Cotswold cornucopia
There is something for everyone, from wine lovers to appreciators of fine lace, at CADA, as coffee drinkers find succour at Christie’s
IT is extraordinary what one may learn in the antiques market. When looking at www.moxhams-antiques.co.uk, I found not only the expected stock of the Bradford-upon-avon dealers, but also letting details for the Domaine de Roubignol, its most attractive house in the Lot, France. This was originally a winemaster’s house and a roubignol is a small red grape, which gives its name to the neighbourhood. However, roubignolles, despite being feminine, is an argot term for a very masculine pair of attributes. Whether, like the English equivalent, it can also mean nonsense, I do not know.
I was actually looking for details of a truly splendid toy stable that measures 51½in high on its stand (Fig 1). It is dated 1902 and has shiplap—which I should have known, but didn’t; the word means rabbeted overlapping boards—walls and a glass roof, allowing the owner to see three loose boxes and a tack room within. Furthermore, there is a working wheel and pulley hoist up to the hayloft. Priced at £1,550, it could be a perfect present for a horse-mad daughter. Although there are no horses to scale, Moxhams does offer a 1920s Lines Brothers ‘Sportiboy’ rocking horse at £2,250. This has been sensitively restored, but some of the paint is original, as are the mane and saddle.

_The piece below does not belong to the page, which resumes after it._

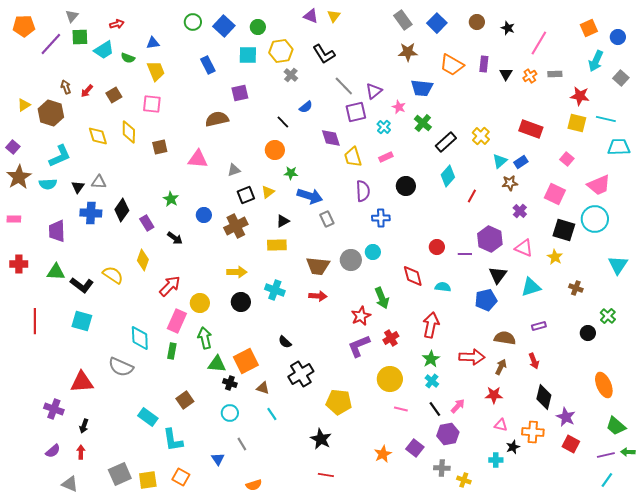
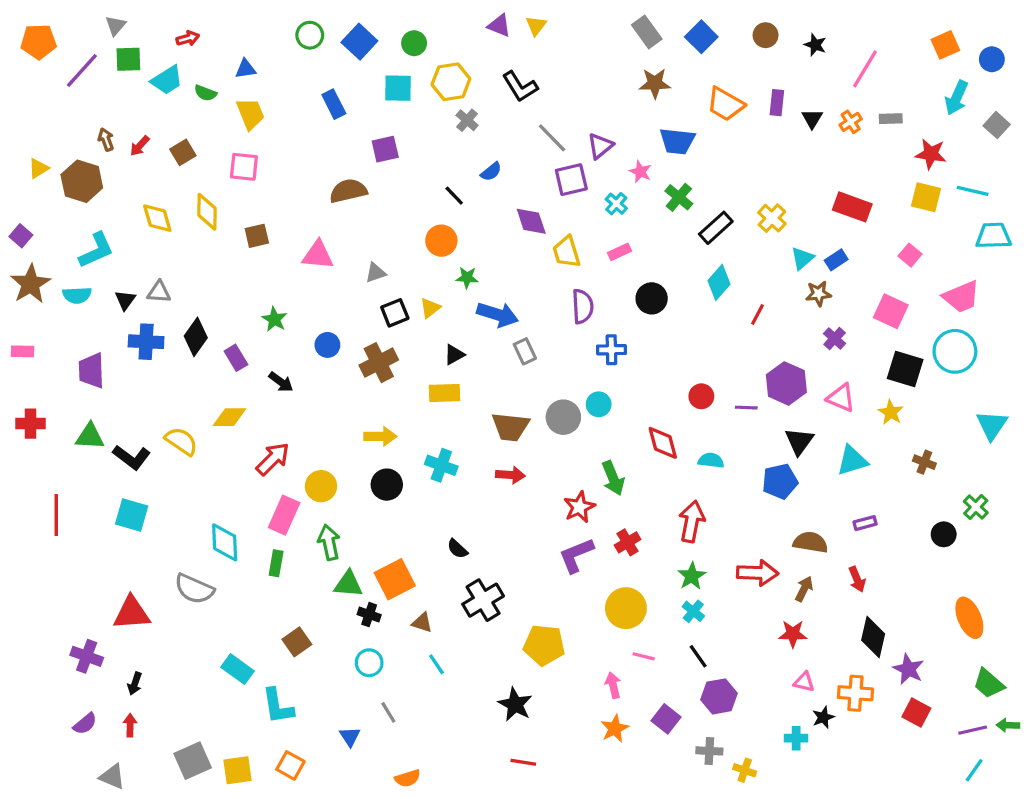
yellow diamond: (143, 260) -> (229, 417), turned 70
pink arrow: (458, 406) -> (613, 685), moved, turned -56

These are among the items currently being exhibited by members of the Cotswold Art & Antique Dealers’ Association (CADA) in the run-up to Christmas. Unfortunately for them, CADA’S website is out of date and will not be refurbished until the new year, so anyone searching for exhibitions will have to look up individual galleries and shops.
One of them, Prichard Antiques (www.prichardantiques.co.uk) has a less expensive plaything, at £95, which takes me back to my own childhood. A solitaire board, like this Victorian wooden one (Fig 2), used to occupy us very pleasantly and seldom provoked discord among siblings. The glass marbles here look rather more modern, but, however old or young, glass is much more pleasing to the hand than plastic substitutes.
Indeed, not only for marbles. I wonder what would be the best wine to serve in a green decanter. This conundrum may explain the brevity of the late-18th-century fashion for coloured decanters, but a happy time could be had trying to solve it. Delomosne (www. delomosne.co.uk) of North Wraxall, near Chippenham, has a very attractive pair of emeraldgreen decanters (Fig 3) dating from about 1800. They have pear-shaped stoppers and, an unusual feature, three neck rings (£1,500). The dealer has a wide-ranging stock of drinking glasses and welcomes visitors by appointment.
For many years, the furniture dealer Witney Antiques (www. witneyantiques.com) has enjoyed a well-justified reputation as the place to seek traditional embroideries, such as stump and crewel work, and samplers. At the moment, it offers two very seasonal items, one a darning sampler stitched by MP in 1810 with a green, red and gold holly border (£5,800), the other a mid-17th-century ‘whitework’
sampler stitched with bands of lace snowflakes on white linen, at £3,800 (Fig 5).
As in Nature, each flake is different.
A November sale at Christie’s was titled The Collector, but perhaps Accumulator might have described it best, as all sorts of antiques were packed in and collectors in many fields should have enjoyed themselves. An early Meissen specialist, for instance, might have hoped to secure both 6in-high versions of a Böttger red-stoneware coffee pot designed by Johann Jacob Irminger, Augustus the Strong of Saxony’s court silversmith. One, dating from 1710–11, was elaborately moulded with flowering branches, animals and birds painted in coloured enamels and further embellished with gold foil set with garnets (Fig 4). This shot away from a £30,000 estimate to take £281,250.
However with, to my mind, excellent taste, Augustus put a stop to this, pointing out that the enamelling was more costly
than the ‘crockery’ itself. The other coffee pot, made a year or so later, had indications that the moulding had been removed and was otherwise polished, but undecorated. This no doubt pleased Augustus, and I would far prefer to own it, especially as it sold for only £34,375.
A collector of pre-civil War English silver would certainly have been interested in a 6½inhigh cup or mug with two ‘ox-eye’ handles (Fig 6), which was dated 1610 with a maker’s mark IA. This makes it the oldest known example of a type that is rare, but was popular with Oxford and Cambridge colleges, so competition from the Ashmolean or Fitzwilliam might have helped to push the price to £165,000.
A mid-18th-century George II Irish mahogany side table estimated to £50,000 had been offered at Christie’s in 2009, when the estimate was a little higher. Now, it sold for £85,938, in line with several comparable tables, including one owned by the late Knight of Glin at £73,250, also offered in 2009.
The shaped apron had a lion’s mask flanked by scrolling foliage and eagles’ heads, giving it an appealingly naïf look of Le Douanier Rousseau.